◆ **Passage**:
- - -

Nelly Kars et Bruno Lambert forment un binôme de sportifs et d’explorateurs. Ensemble, ils vont parcourir 400 km sur la mer Méditerranée dans le but de préserver le littoral. En parallèle, ils ont monté un projet éducatif pour sensibiliser petits et grands sur cette cause importante. Nelly, la nageuse, sera accompagnée de Bruno qui la suivra à bord d’un kayak. Pour en savoir plus, nous avons échangé avec cette nageuse qui nous a tout dit sur l’importance de ce projet.
La Méditerranée est la mer la plus polluée de la planète et son littoral est menacé. Le changement climatique ainsi que les activités humaines, économiques et industrielles perturbent les équilibres naturels et bouleversent les écosystèmes marins.
Pour protéger le littoral et attirer l’attention du grand public sur le danger qui pèse sur la mer Méditerranée, Nelly Kars et Bruno Lambert ont fondé le projet Posidonia. Leur objectif : attirer l’attention sur l’état et le devenir du littoral méditerranéen à travers un défi sportif et un projet éducatif.
Tout au long de l’année 2024, Nelly va parcourir 400 km à la nage. Cette sportive a commencé sa carrière en tant que plongeuse dans les années 2000 avant de devenir accompagnatrice de montagne, guide naturaliste, puis responsable de la communication des Marcheurs de la Terre, un programme d’éducation environnementale fondé par Bruno Lambert.

- - -

◆ **Extrait des données**:
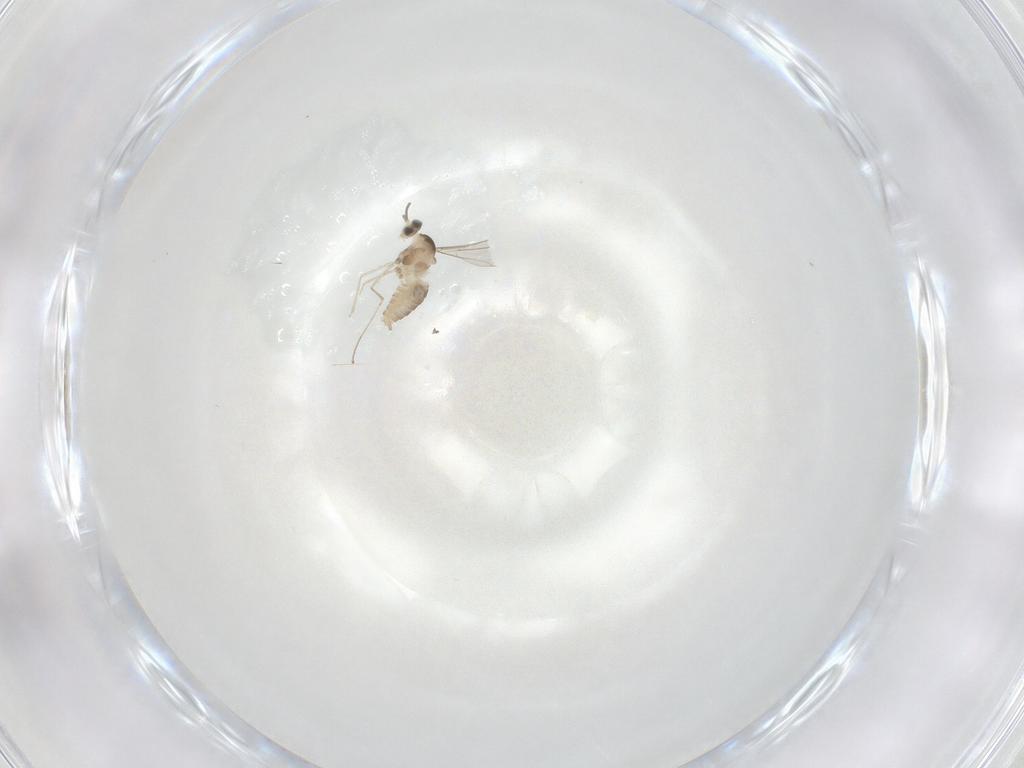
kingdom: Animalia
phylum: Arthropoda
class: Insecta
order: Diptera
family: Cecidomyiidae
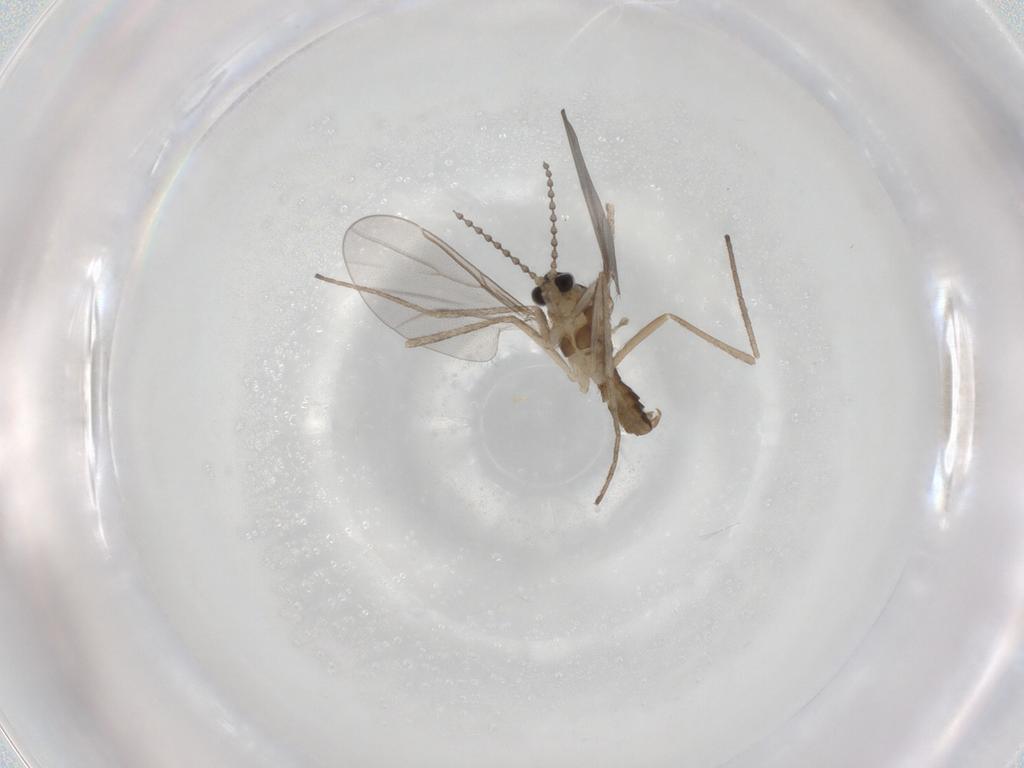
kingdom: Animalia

- - -

◆ **Objectif**:
Poursuivez le texte sur le projet Posidonia en reprenant juste après sa dernière phrase.

◆ **Voici le résultat**:
De son côté, cet explorateur accompagnera Nelly en kayak. Spécialiste des milieux extrêmes naturels, Bruno a passé 40 années en tant que guide naturaliste et guide de trekking. Au fil de sa vie, il a parcouru plus de 100 000 km à travers le monde et a réalisé plus de 4 000 bivouacs. En fondant Les Marcheurs de la Terre, le voyageur et écrivain a pour but de diffuser des connaissances géographiques et environnementales à partir de missions d’exploration réalisées dans les milieux naturels extrêmes les plus reculés de la planète.
Ensemble, Bruno et Nelly vont parcourir entre 400 et 450 km sur la mer Méditerranée. Leur projet a commencé en janvier et se terminera à la fin de l’automne. Ils visiteront les sites les plus emblématiques du littoral méditerranéen en dressant un panorama des lieux encore beaux et préservés, ainsi que ceux qui ne le sont plus.
Par la suite, Nelly et Bruno vont illustrer leur parcours en réalisant un documentaire à la fois éducatif et culturel. L’occasion pour eux de revenir sur leur aventure tout en faisant intervenir des acteurs et actrices locaux pour sensibiliser à la préservation du littoral.
Durant toute l’année, un suivi pédagogique et interactif sera proposé gratuitement en ligne sur le site internet de Posidonia. Des bulletins de route, des posts, des extraits de journal de bord, des photos et des vidéos de l’aventure seront partagés. Pour en savoir davantage sur ce projet ambitieux, nous avons échangé avec Nelly, qui a accepté de nous en dire plus sur sa préparation, ses motivations et ses ambitions.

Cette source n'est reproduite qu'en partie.